Jenny Caplan

Western Illinois University

Bird, Man, and Superman: animality, humanity, and superhumanity in Jewish graphic novels

One of the key factors of the Western intellectual tradition, in which Judaism certainly plays a part, is the need to categorize things and then place them in hierarchical relationship to each other. Though contemporary Jews, especially in the wake of the global climate crisis, have tried to distance the Jewish textual and ethical tradition from the old “humans have dominion over the Earth” model, and have pointed out that one of the roots of kashrut is in limiting animal suffering, the fact remains that there is a deeply ingrained “us-them” divide between humans and non-human animals. And if non-human animals are below us, what about who, or what, stands above us? Again, nothing in Jewish tradition is simple, but overall it can be said that God is considered to be a level above human, and humans are considered to be a level above other animals.
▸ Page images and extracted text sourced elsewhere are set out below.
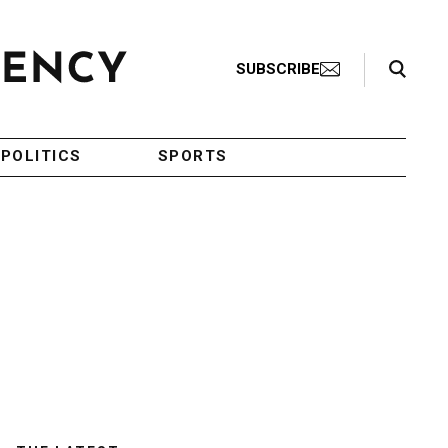
Search Toggle
SUBSCRIBE
POLITICS
SPORTS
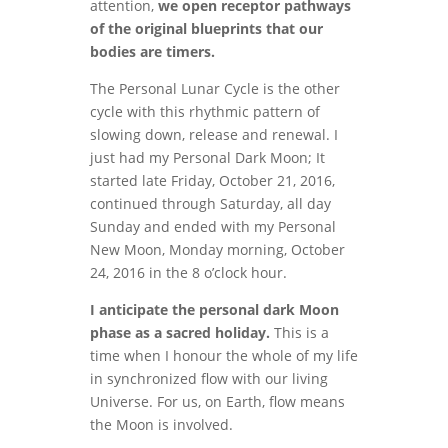
attention,
we open receptor pathways
of the original blueprints that our
bodies are timers.
The Personal Lunar Cycle is the other
cycle with this rhythmic pattern of
slowing down, release and renewal. I
just had my Personal Dark Moon; It
started late Friday, October 21, 2016,
continued through Saturday, all day
Sunday and ended with my Personal
New Moon, Monday morning, October
24, 2016 in the 8 o’clock hour.
I anticipate the personal dark Moon
phase as a sacred holiday.
This is a
time when I honour the whole of my life
in synchronized flow with our living
Universe. For us, on Earth, flow means
the Moon is involved.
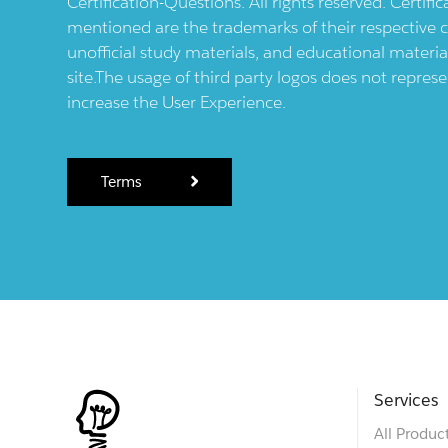
Certification-Questions. All rights reserved. Certif
mentioned are the trademarks of their respective c
unofficial study materials, and educational materia
site.The usage of third party logos does not repres
increase the User Experience.
Terms
Services
All Produc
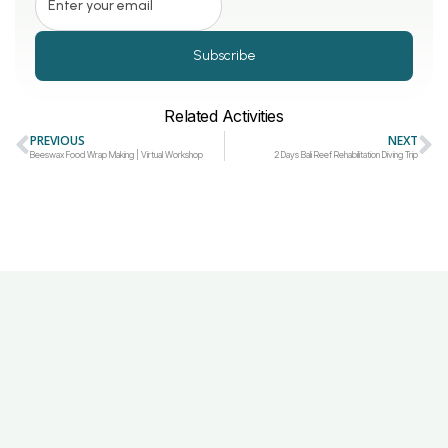
Subscribe
Related Activities
PREVIOUS
NEXT
Beeswax Food Wrap Making | Virtual Workshop
2 Days Bali Reef Rehabilitation Diving Trip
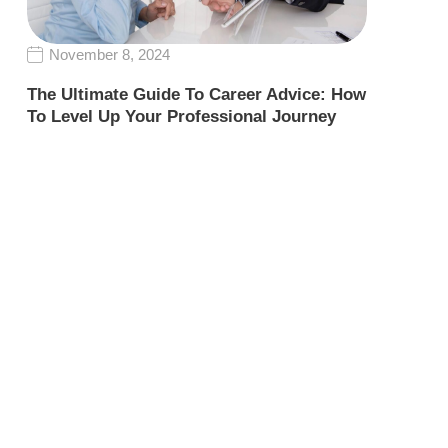
November 8, 2024
The Ultimate Guide To Career Advice: How
To Level Up Your Professional Journey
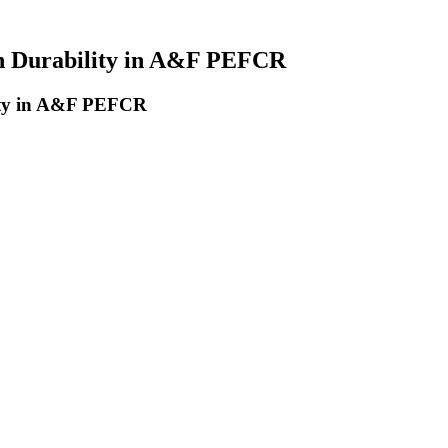
on Durability in A&F PEFCR
lity in A&F PEFCR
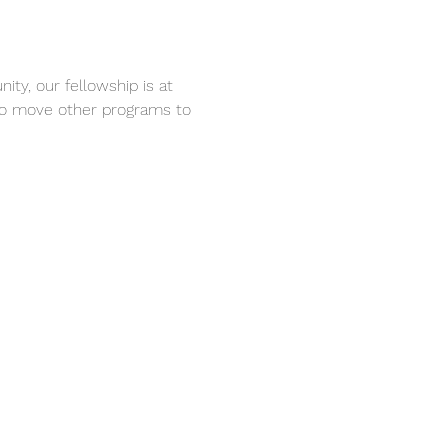
ty, our fellowship is at 
 to move other programs to 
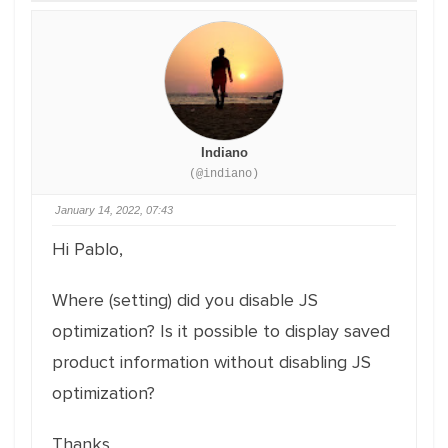
Indiano
(@indiano)
January 14, 2022, 07:43
Hi Pablo,
Where (setting) did you disable JS
optimization? Is it possible to display saved
product information without disabling JS
optimization?
Thanks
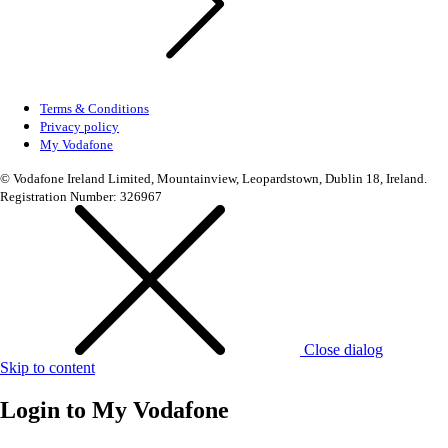
Terms & Conditions
Privacy policy
My Vodafone
© Vodafone Ireland Limited, Mountainview, Leopardstown, Dublin 18, Ireland.
Registration Number: 326967
Close dialog
Skip to content
Login to
My Vodafone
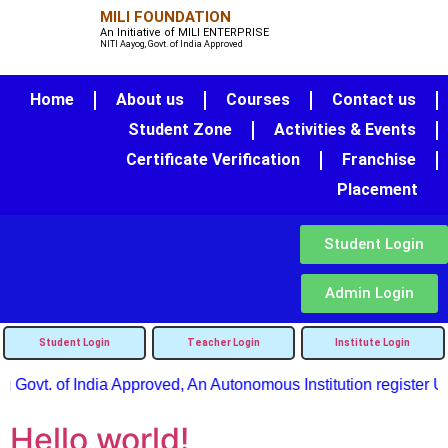
MILI FOUNDATION
An Initiative of MILI ENTERPRISE
NITI Aayog, Govt. of India Approved
Home
About us
Courses
Contact us
Student Zone
Activities & Events
Certificate Verification
Franchise
Placement
Student Login
Admin Login
Student Login
Teacher Login
Institute Login
 Govt. of India Approved, An Autonomous Institution register Un
Hello world!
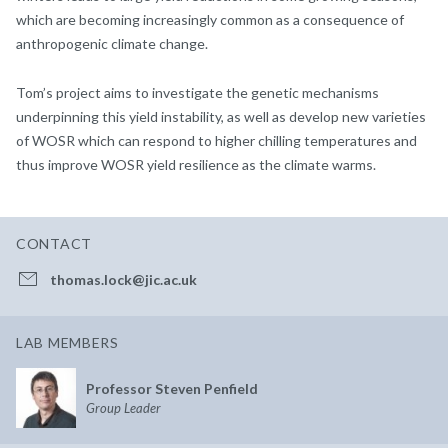
which are becoming increasingly common as a consequence of
anthropogenic climate change.
Tom’s project aims to investigate the genetic mechanisms
underpinning this yield instability, as well as develop new varieties
of WOSR which can respond to higher chilling temperatures and
thus improve WOSR yield resilience as the climate warms.
CONTACT
thomas.lock@jic.ac.uk
LAB MEMBERS
Professor Steven Penfield
Group Leader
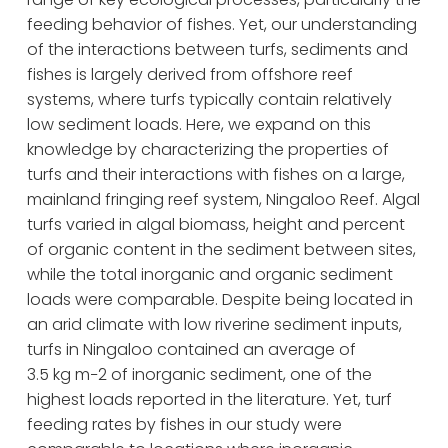
feeding behavior of fishes. Yet, our understanding 
of the interactions between turfs, sediments and 
fishes is largely derived from offshore reef 
systems, where turfs typically contain relatively 
low sediment loads. Here, we expand on this 
knowledge by characterizing the properties of 
turfs and their interactions with fishes on a large, 
mainland fringing reef system, Ningaloo Reef. Algal 
turfs varied in algal biomass, height and percent 
of organic content in the sediment between sites, 
while the total inorganic and organic sediment 
loads were comparable. Despite being located in 
an arid climate with low riverine sediment inputs, 
turfs in Ningaloo contained an average of 
3.5 kg m−2 of inorganic sediment, one of the 
highest loads reported in the literature. Yet, turf 
feeding rates by fishes in our study were 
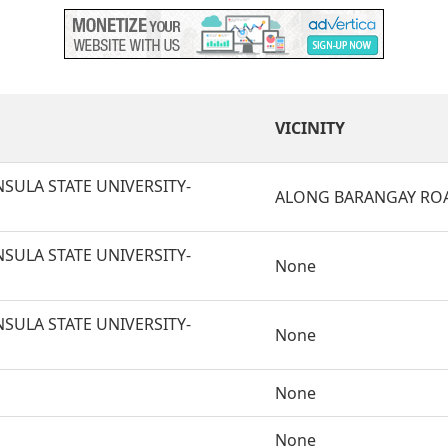
VICINITY
SULA STATE UNIVERSITY-
ALONG BARANGAY RO
SULA STATE UNIVERSITY-
None
SULA STATE UNIVERSITY-
None
None
None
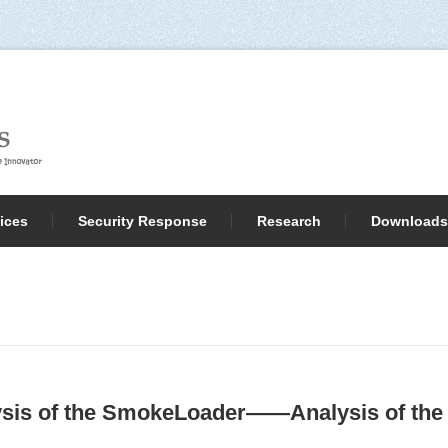
ices
Security Response
Research
Downloads
sis of the SmokeLoader——Analysis of the 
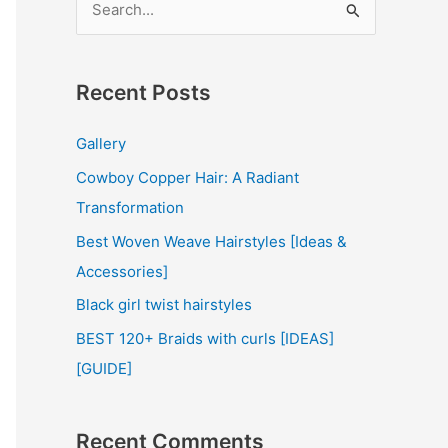
e
a
r
Recent Posts
c
Gallery
h
Cowboy Copper Hair: A Radiant
f
Transformation
o
r
Best Woven Weave Hairstyles [Ideas &
:
Accessories]
Black girl twist hairstyles
BEST 120+ Braids with curls [IDEAS]
[GUIDE]
Recent Comments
But among the many things Jewish-themed graphic novels have done in the last few decades is significantly problematize these easy categories. So this paper will argue, using Maus, The Rabbi’s Cat, and The Magneto Testament, that many contemporary artists and writers are dissatisfied with the old hierarchy and are showing the porousness of the boundaries between groups. Maus and The Rabbi’s Cat illustrate the ways in which we are too quick to consider “human” to be a level above “animal,” particularly by challenging the Aristotelian/Heideggerian notion that human beings are the only living things that have logos. The Magneto Testament, then, will allow us to bring Nietzsche, and the Ubermensch, into the conversation. Are superheroes (and super villains) our cultural attempt to move from God to a new moral code? Are Ubermenschen born, or can they be made? What does it mean to be human in a world of talking cats and mutants?

 

JENNY CAPLAN is a doctoral candidate at Syracuse University. She is defending her dissertation, “All Joking Aside: the role of religion in American Jewish satire,” this April. She is currently a Visiting Instructor of Religious Studies at Western Illinois University, and was a Visiting Assistant Professor of Jewish Studies at Rollins College last year. Her work primarily revolves around American religion and popular culture, specifically American Judaism in many cases. The work she is presenting at this conference represents one of the first steps towards what she hopes will become her next research project.